Consider a two-player game. The players move in turns to pick either a month or a day. The winner is the player who picks the date December 31 ($12/31$). The following rules apply:
- The game starts at January 1 ($1/1$).
- The first player can increase the value of the month ($m>1$) or the value of the day ($d>1$), but not both.
- All subsequent moves involve raising the value of either the month or the day (but not both) of the previously chosen date.
- The amount of increase in either $m$ or $d$ can be anything as long as the result is a valid date. For example, if one player picks 1/30, then the next player can only choose from $m\in\{3,4,\dots,12\}$ or $d\in\{31\}$ (note that $m=2$ is not feasible); likewise, if one player chooses 5/31, the next player can only choose the month value $m\in\{7,8,10,12\}$.

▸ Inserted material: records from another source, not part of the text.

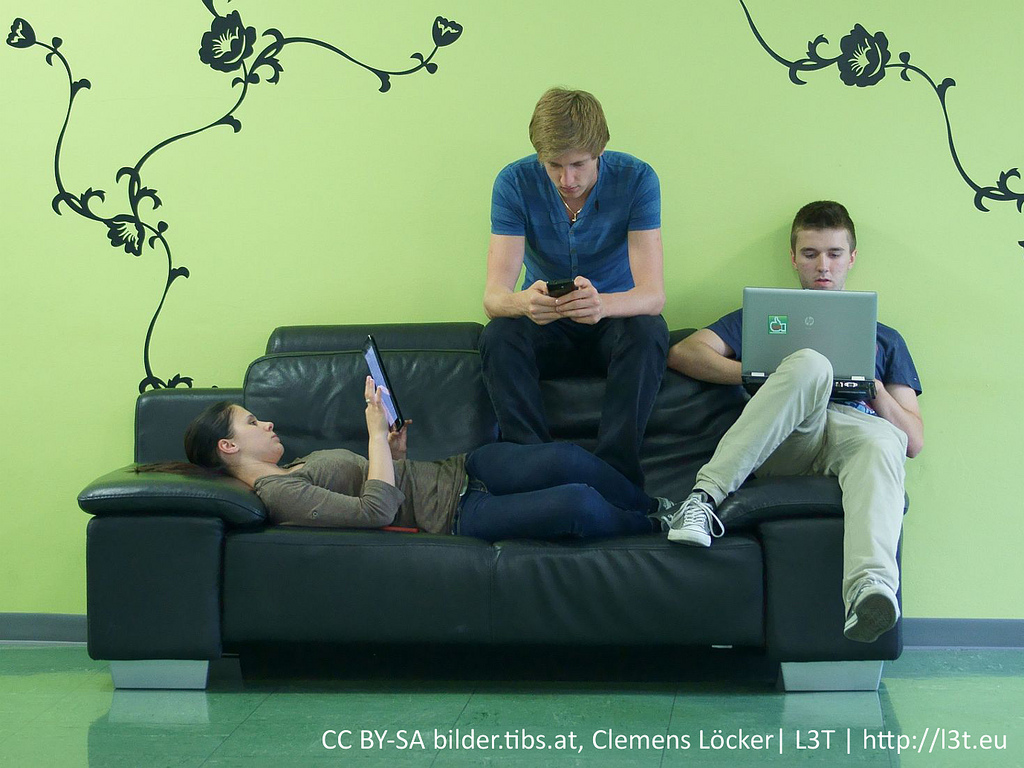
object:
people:
[128, 375, 684, 540]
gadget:
[740, 286, 875, 402]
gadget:
[547, 278, 575, 298]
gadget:
[361, 334, 405, 433]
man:
[666, 200, 923, 643]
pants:
[692, 347, 909, 620]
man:
[477, 86, 671, 490]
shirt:
[492, 150, 662, 292]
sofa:
[77, 321, 909, 690]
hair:
[529, 85, 609, 162]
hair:
[789, 201, 855, 257]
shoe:
[666, 492, 724, 548]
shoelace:
[670, 497, 727, 537]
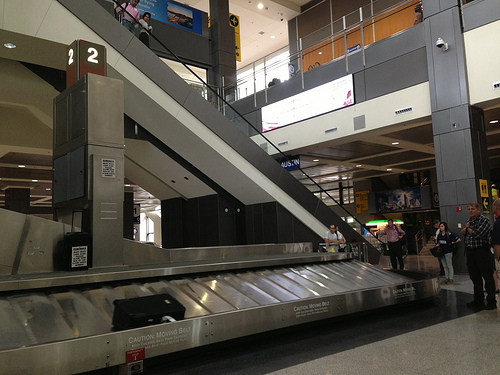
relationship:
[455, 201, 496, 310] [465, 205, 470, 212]
man has eye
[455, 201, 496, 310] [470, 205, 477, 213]
man has eye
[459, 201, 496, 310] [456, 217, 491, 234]
man has arm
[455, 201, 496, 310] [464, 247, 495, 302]
man has legs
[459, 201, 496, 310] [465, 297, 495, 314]
man has foot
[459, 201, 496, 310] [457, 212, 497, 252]
man wears shirt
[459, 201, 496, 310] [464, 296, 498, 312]
man wears shoes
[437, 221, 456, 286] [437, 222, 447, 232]
woman has head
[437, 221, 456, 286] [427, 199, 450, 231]
woman has hair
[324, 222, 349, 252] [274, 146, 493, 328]
people on stairs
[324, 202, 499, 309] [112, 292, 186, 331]
people wait luggage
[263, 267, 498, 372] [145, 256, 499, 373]
tile on floor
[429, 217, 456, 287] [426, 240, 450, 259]
woman carry bag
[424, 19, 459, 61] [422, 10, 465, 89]
camera on wall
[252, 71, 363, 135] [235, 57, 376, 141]
sign on wall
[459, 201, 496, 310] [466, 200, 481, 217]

I'd like to verify whether the following strategy guarantees winning of the first mover. If so, is this the unique winning strategy?
Let $(m_0,d_0)$ be the date picked by the previous player. I claim the following response function guarantees the winning of the first mover:
\begin{equation}R(m_0,d_0)=\begin{cases}(m_0,m_0+19) & \text{if }d_0<m_0+19\\[6pt](d_0-19,d_0) & \text{if }d_0\ge m_0+19\end{cases}\end{equation}
In words, this strategy says:
- If the day value is strictly less than the month value plus 19, raise the day value to that level (i.e. month value plus 19);
- If the day value is no less than the month value plus 19, raise the month value to the day value minus 19.